There were four of us at dinner that night, all in our fifties. After catching up on each other's kids, we started talking about the younger generation as a whole. Inevitably mention was made of the custom in youth sports leagues of giving out trophies to every participant. As an explanation for the sense of entitlement or exaggerated self-esteem that sometimes characterizes this generation, this is fine as far as it goes. Except that there's a problem. Who gave them the trophies? That's right. We did.
I coached several of my sons' teams and at the end of the season, no matter how poor the team's performance or indifferent the child's participation, I gave every kid a trophy. And why did I do it? Well, it was what everyone else was doing, which of course is deliciously ironic because no parent has ever accepted that as a rationale for his or her own child's behavior.
Parenting is a slow motion chain reaction that unfolds both privately and publically. In your own home you and your partner, consciously or not, reject or emulate how your own parents raised you. Meanwhile you and your generation develop a set of norms that in turn emerge as a reaction to the attitudes that shaped your own upbringing.
We Boomers were the children of people who endured a Depression and a World War and our parents saw that we got the material benefits that they were denied. But the pursuit of mass-produced stuff meant that feelings and all those things that make somebody unique were often ignored, and so we set about to correct that when it was our turn.

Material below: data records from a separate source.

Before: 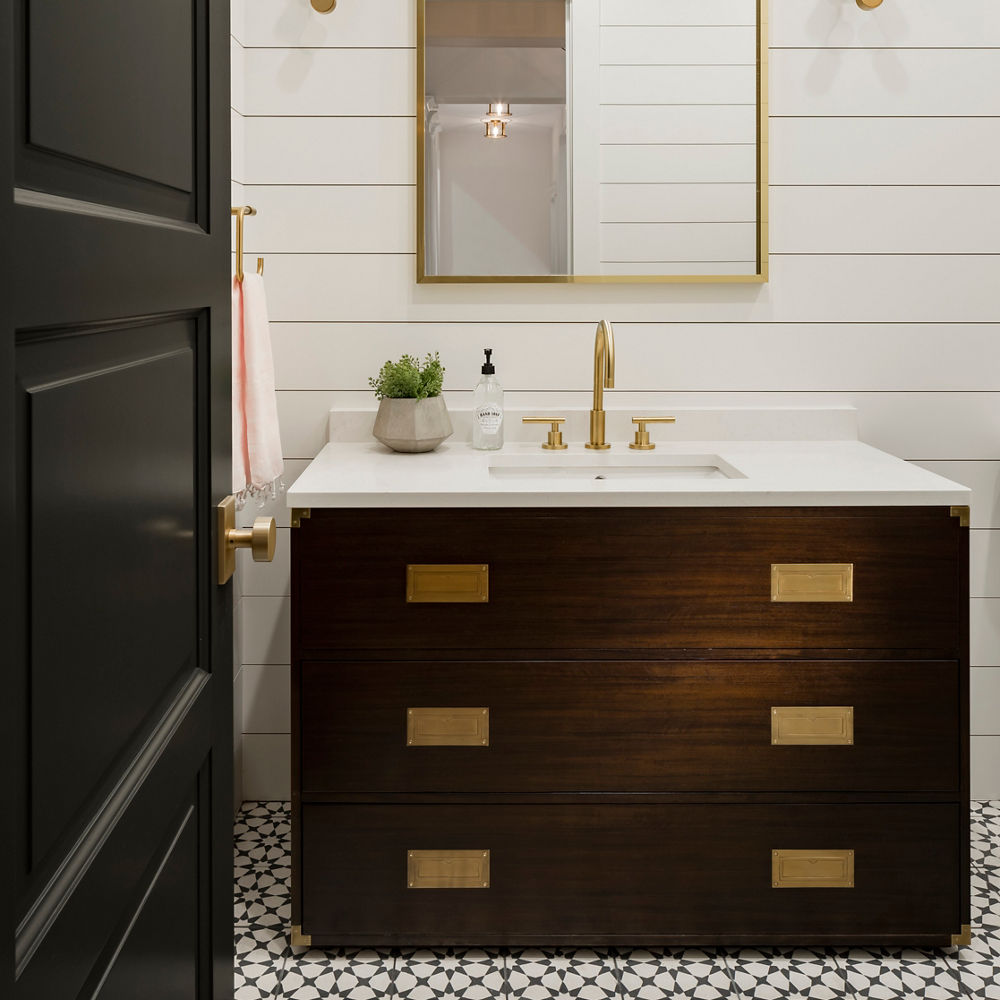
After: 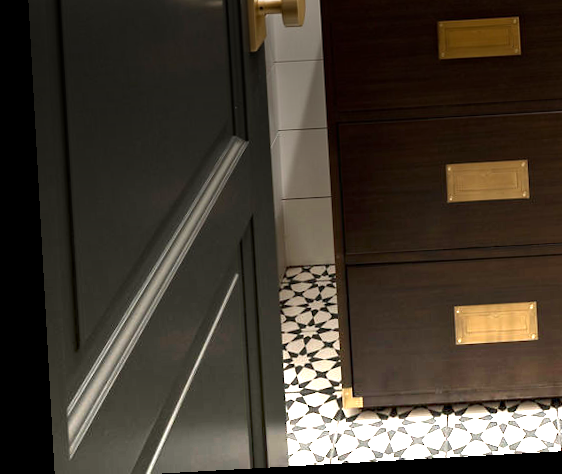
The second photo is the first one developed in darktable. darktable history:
crop and rotate: top 54.778%, right 46.61%, bottom 0.159%
graduated density: density -3.9 EV
rotate and perspective: rotation -3.18°, automatic cropping off
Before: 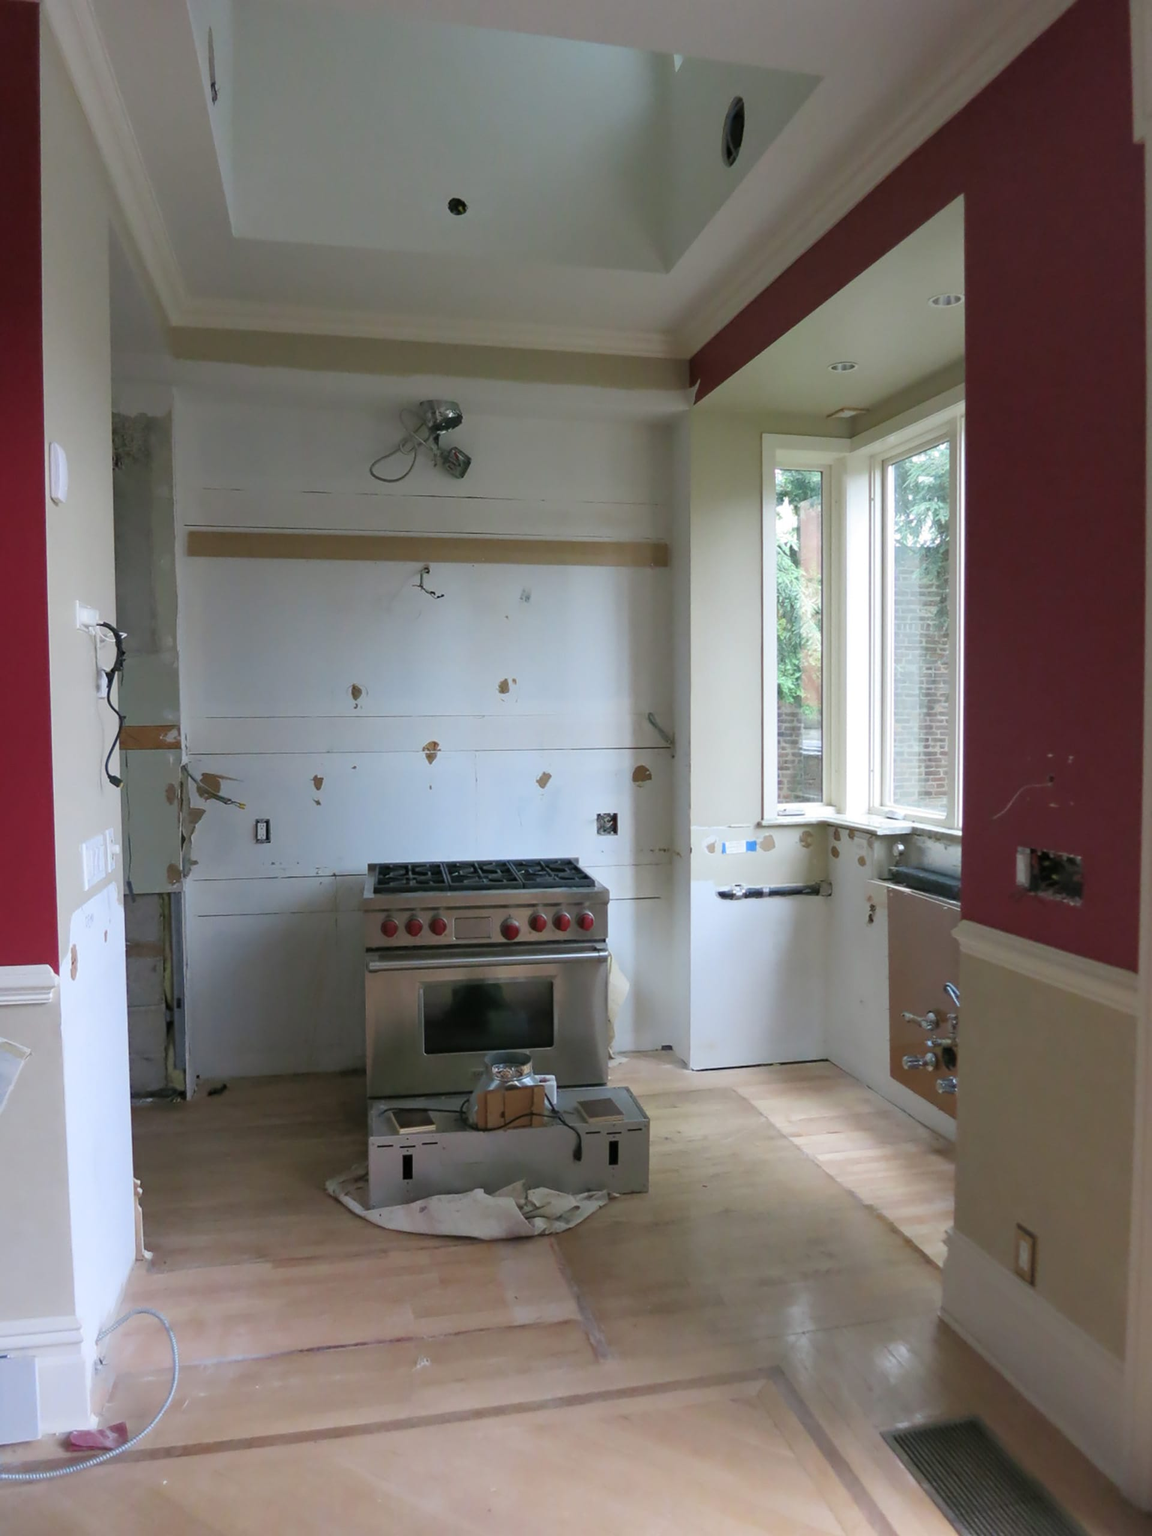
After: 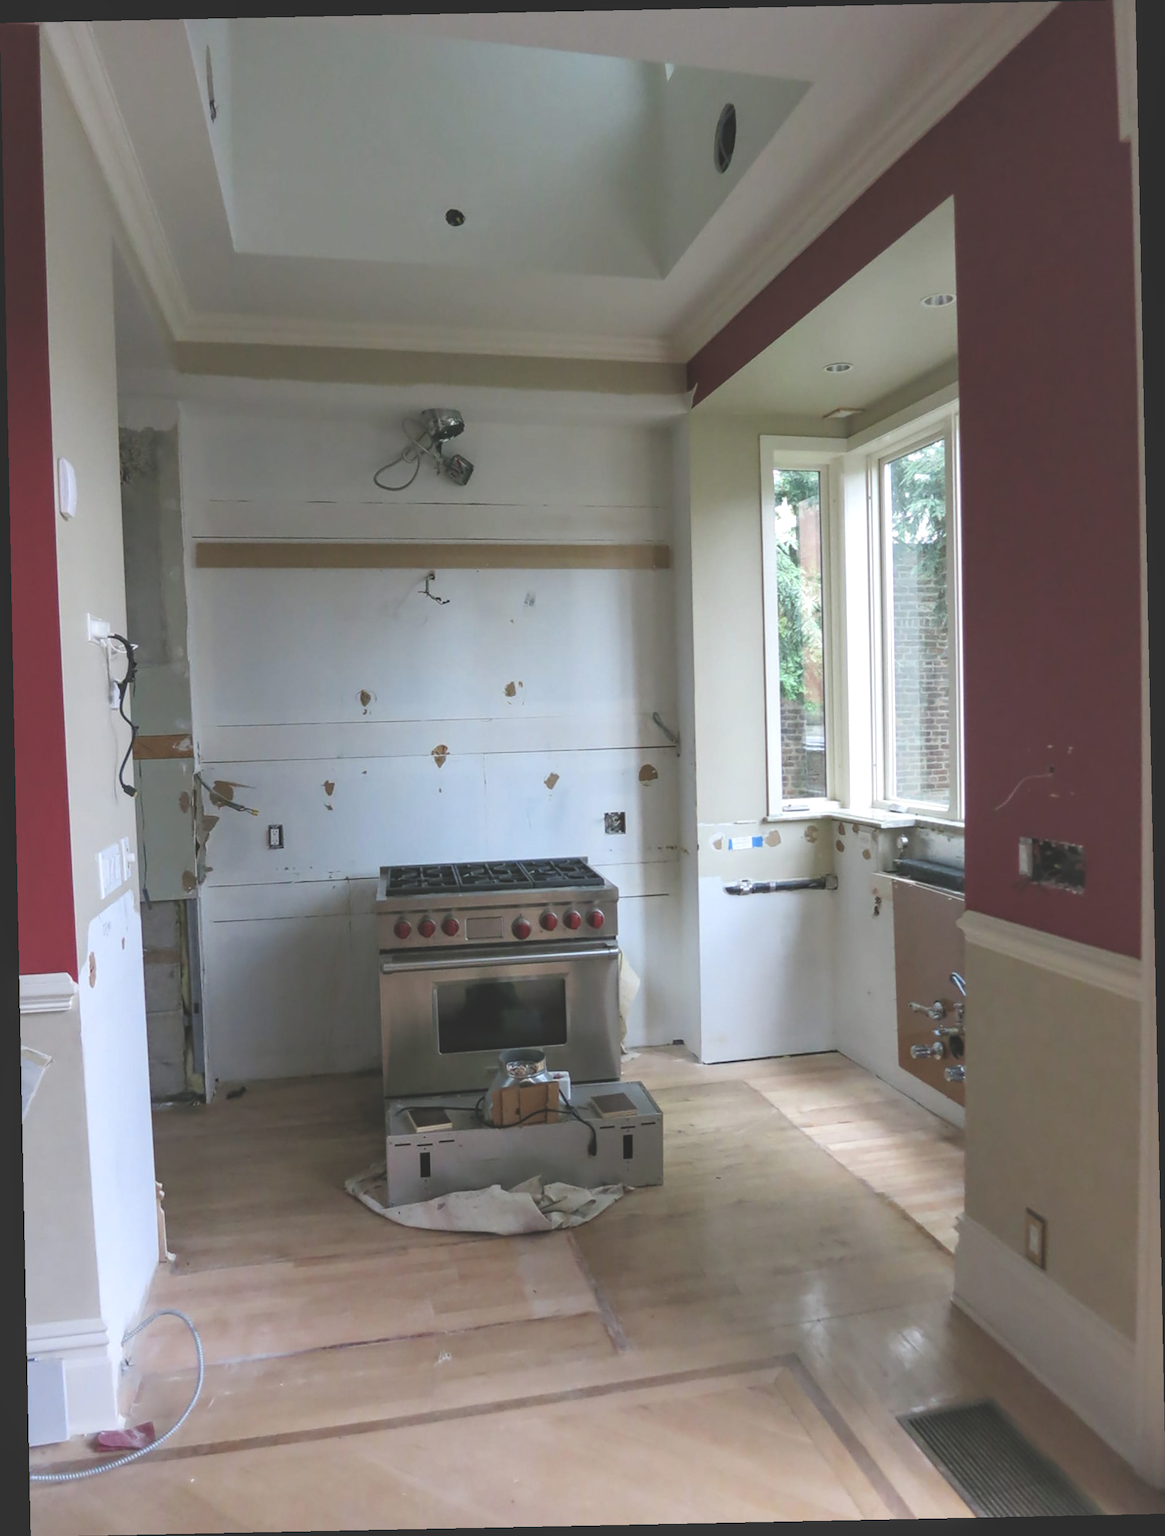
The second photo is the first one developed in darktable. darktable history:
rotate and perspective: rotation -1.17°, automatic cropping off
local contrast: on, module defaults
exposure: black level correction -0.03, compensate highlight preservation false
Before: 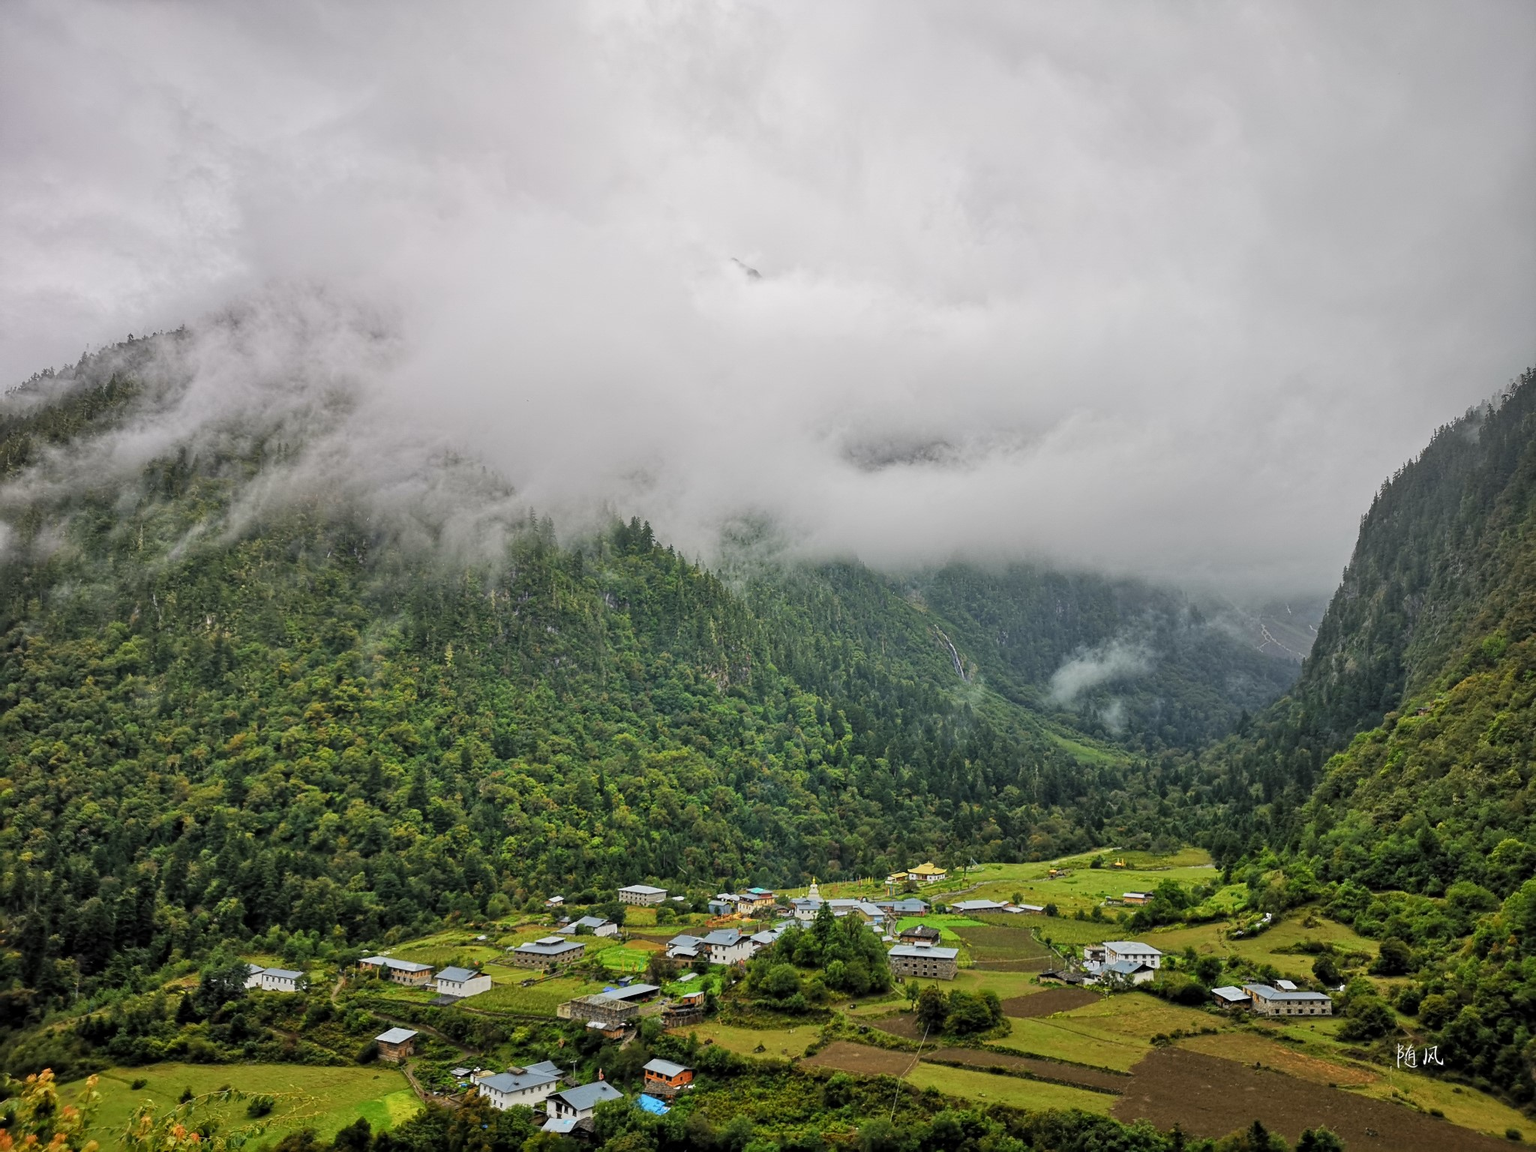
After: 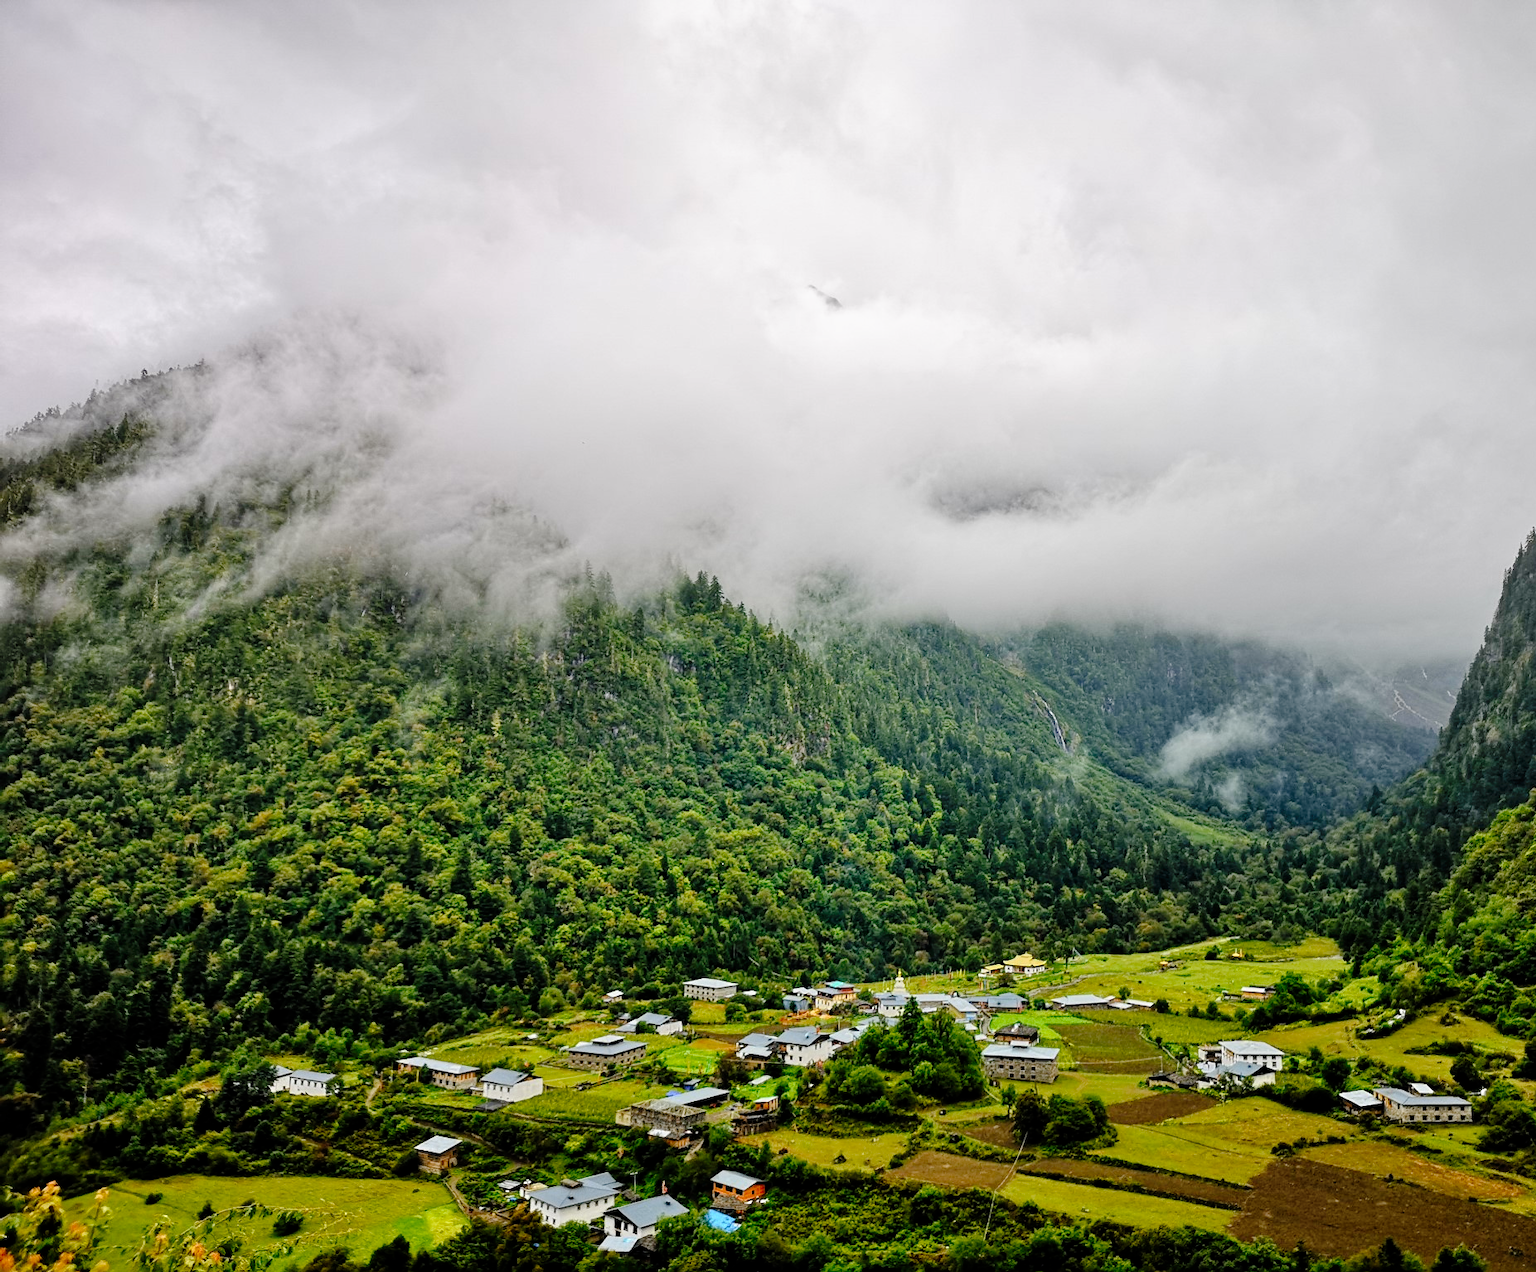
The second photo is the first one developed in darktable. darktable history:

Children are notorious for asking lots of questions, but what most shapes them are the things that they take for granted. They accept the world that we create, but for them it is only a starting point. And so the act of seeing that our children have what we wanted but didn't get doesn't resolve anything, it just establishes another point of departure. In the end it just illustrates what it means to be a parent: you do what you think is right but you never know how it will all turn out.